SOURCE TEXT below:

The integration architecture matters as much as the individual platforms. A common failure mode is deploying an ESG platform alongside a mine planning suite without building the data pipeline between them. The ESG team manually compiles quarterly emissions aggregates from fuel invoices while the mine planning team runs SNPV analysis against theoretical fuel curves. The two systems never reconcile.

The value of concurrent optimisation is only realised when actual operational emissions data flows back into the planning model continuously.

Diagnostic questions for your evaluation:

  • Can your mine planning software accept a carbon cost parameter on a per-block basis within the block model?
  • Can your fleet management system export actual fuel burn data per truck cycle via an API?
  • Does your operation have middleware connecting fuel burn telemetry from the execution layer back to the planning model?
  • Can your ESG reporting platform ingest granular, shift-level emissions data from the planning and execution systems, or does it rely on manually compiled quarterly aggregates?

Frequently Asked Questions

Common questions on this topic, answered concisely.

How does the Australian Safeguard Mechanism affect mining operations?
The Australian Safeguard Mechanism mandates a 4.9% annual baseline decline in emissions for facilities exceeding 100,000 tonnes CO₂e. For large mining operations, this converts ESG from a retrospective reporting exercise into a binding operational constraint — one that must be engineered into the mine plan itself rather than reported on after the fact.
What is concurrent ESG optimisation in mine planning?

End of SOURCE TEXT.
MATERIAL SUPPLIED below:

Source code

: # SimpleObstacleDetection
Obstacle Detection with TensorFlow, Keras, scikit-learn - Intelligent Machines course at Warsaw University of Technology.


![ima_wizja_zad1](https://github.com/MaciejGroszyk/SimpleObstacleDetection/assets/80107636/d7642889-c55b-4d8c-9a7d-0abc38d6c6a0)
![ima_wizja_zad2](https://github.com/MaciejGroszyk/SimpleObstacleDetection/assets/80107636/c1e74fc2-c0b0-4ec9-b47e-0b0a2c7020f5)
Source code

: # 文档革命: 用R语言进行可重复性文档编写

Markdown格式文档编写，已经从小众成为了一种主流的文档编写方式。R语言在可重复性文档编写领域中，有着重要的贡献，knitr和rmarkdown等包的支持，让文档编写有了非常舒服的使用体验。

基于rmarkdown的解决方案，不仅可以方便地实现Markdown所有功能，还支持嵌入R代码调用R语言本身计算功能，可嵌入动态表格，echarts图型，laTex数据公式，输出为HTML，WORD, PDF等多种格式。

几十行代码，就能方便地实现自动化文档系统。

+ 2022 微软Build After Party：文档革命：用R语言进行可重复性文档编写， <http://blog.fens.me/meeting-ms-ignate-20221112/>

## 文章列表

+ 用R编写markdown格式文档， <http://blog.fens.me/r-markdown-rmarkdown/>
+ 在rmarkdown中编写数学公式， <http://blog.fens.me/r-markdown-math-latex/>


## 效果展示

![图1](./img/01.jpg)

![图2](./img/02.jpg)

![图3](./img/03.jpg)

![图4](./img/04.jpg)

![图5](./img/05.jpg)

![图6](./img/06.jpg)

End of MATERIAL SUPPLIED.

TASK SET.
1) According to the mine planning text, what annual baseline decline in emissions does the Australian Safeguard Mechanism require?
2) Extend the text on mine planning and emissions, picking up after its final line.

SOLVED TASKS.
1) A 4.9% annual baseline decline, for facilities exceeding 100,000 tonnes CO₂e.

2)
Concurrent ESG optimisation is the practice of embedding carbon cost directly into pit optimisation and scheduling algorithms, rather than optimising for NPV alone and reporting emissions separately. This moves ESG from a Phase 1 governance activity (retrospective Scope 1/2/3 reporting in platforms like VelocityEHS, Sphera, and Cority) into a Phase 2/3 engineering workflow where every block extraction decision carries both an economic and carbon weight.
What is the SNPV (Sustainable NPV) model?
SNPV adds a carbon cost per tonne of CO₂e to the traditional NPV calculation used in pit optimisation (Lerchs-Grossmann, Pseudoflow). The result is a pit shell and schedule that trade off discounted cash flow against lifetime emissions, producing a plan that meets both financial returns and emissions baselines. Platforms implementing SNPV-style carbon factoring include Deswik.CAD, Maptek Evolution, and MineMax Scheduler.
How do fleet management systems track carbon emissions at the shift level?
Modern fleet management platforms (Caterpillar MineStar, Komatsu Modular Dispatch, Wenco, Epiroc Mobilaris) ingest on-board fuel sensor telemetry to produce shift-level diesel burn data. When combined with jurisdiction-specific emission factors (NGER, GHGRP, EU ETS), this converts haulage operations from an estimated Scope 1 source into a live, measured carbon stream that operations can optimise in near real time — the Phase 3 tactical endpoint of carbon management.